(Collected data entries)

___

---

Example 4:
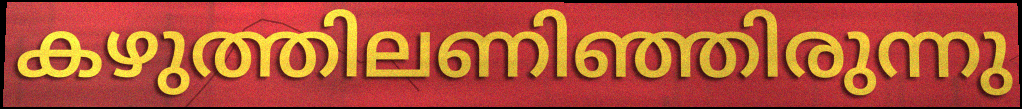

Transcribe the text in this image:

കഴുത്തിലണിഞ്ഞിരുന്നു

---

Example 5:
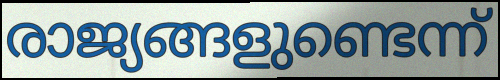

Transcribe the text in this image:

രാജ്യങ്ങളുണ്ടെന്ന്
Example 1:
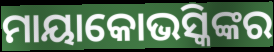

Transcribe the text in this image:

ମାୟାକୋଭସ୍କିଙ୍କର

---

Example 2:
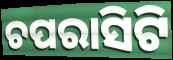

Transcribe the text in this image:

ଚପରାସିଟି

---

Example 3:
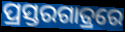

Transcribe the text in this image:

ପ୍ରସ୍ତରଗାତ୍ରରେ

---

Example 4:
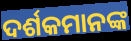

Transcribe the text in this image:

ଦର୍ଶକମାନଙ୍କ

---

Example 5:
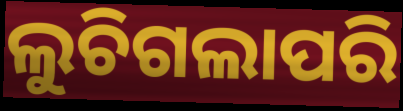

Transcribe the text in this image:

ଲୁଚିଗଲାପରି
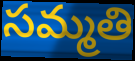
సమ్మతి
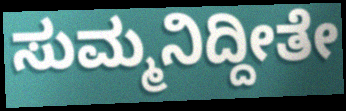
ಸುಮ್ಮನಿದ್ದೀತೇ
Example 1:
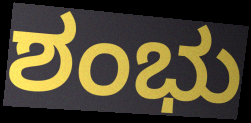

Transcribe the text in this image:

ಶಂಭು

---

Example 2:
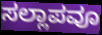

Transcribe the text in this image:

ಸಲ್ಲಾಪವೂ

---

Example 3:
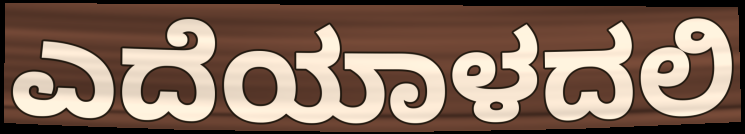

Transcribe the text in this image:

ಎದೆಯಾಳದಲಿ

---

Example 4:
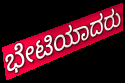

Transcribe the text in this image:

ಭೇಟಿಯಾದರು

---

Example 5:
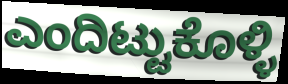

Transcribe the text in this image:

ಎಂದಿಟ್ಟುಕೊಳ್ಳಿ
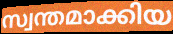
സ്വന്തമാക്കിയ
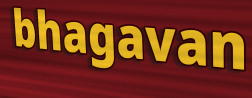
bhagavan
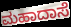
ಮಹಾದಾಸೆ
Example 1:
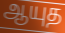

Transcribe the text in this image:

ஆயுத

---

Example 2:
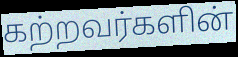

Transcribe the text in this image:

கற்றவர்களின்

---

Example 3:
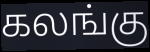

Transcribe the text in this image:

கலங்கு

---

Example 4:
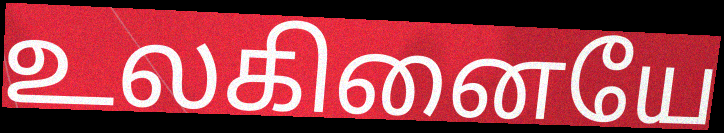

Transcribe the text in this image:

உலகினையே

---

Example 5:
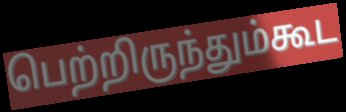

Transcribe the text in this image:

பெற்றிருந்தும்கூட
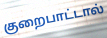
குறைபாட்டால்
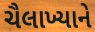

___

What is being asked: Would you copy out all the data exactly, without the images?

Exercise output:
---

Example 4:

Transcribe the text in this image:

കഴുത്തിലണിഞ്ഞിരുന്നു

---

Example 5:

Transcribe the text in this image:

രാജ്യങ്ങളുണ്ടെന്ന്
Example 1:

Transcribe the text in this image:

ମାୟାକୋଭସ୍କିଙ୍କର

---

Example 2:

Transcribe the text in this image:

ଚପରାସିଟି

---

Example 3:

Transcribe the text in this image:

ପ୍ରସ୍ତରଗାତ୍ରରେ

---

Example 4:

Transcribe the text in this image:

ଦର୍ଶକମାନଙ୍କ

---

Example 5:

Transcribe the text in this image:

ଲୁଚିଗଲାପରି
సమ్మతి
ಸುಮ್ಮನಿದ್ದೀತೇ
Example 1:

Transcribe the text in this image:

ಶಂಭು

---

Example 2:

Transcribe the text in this image:

ಸಲ್ಲಾಪವೂ

---

Example 3:

Transcribe the text in this image:

ಎದೆಯಾಳದಲಿ

---

Example 4:

Transcribe the text in this image:

ಭೇಟಿಯಾದರು

---

Example 5:

Transcribe the text in this image:

ಎಂದಿಟ್ಟುಕೊಳ್ಳಿ
സ്വന്തമാക്കിയ
bhagavan
ಮಹಾದಾಸೆ
Example 1:

Transcribe the text in this image:

ஆயுத

---

Example 2:

Transcribe the text in this image:

கற்றவர்களின்

---

Example 3:

Transcribe the text in this image:

கலங்கு

---

Example 4:

Transcribe the text in this image:

உலகினையே

---

Example 5:

Transcribe the text in this image:

பெற்றிருந்தும்கூட
குறைபாட்டால்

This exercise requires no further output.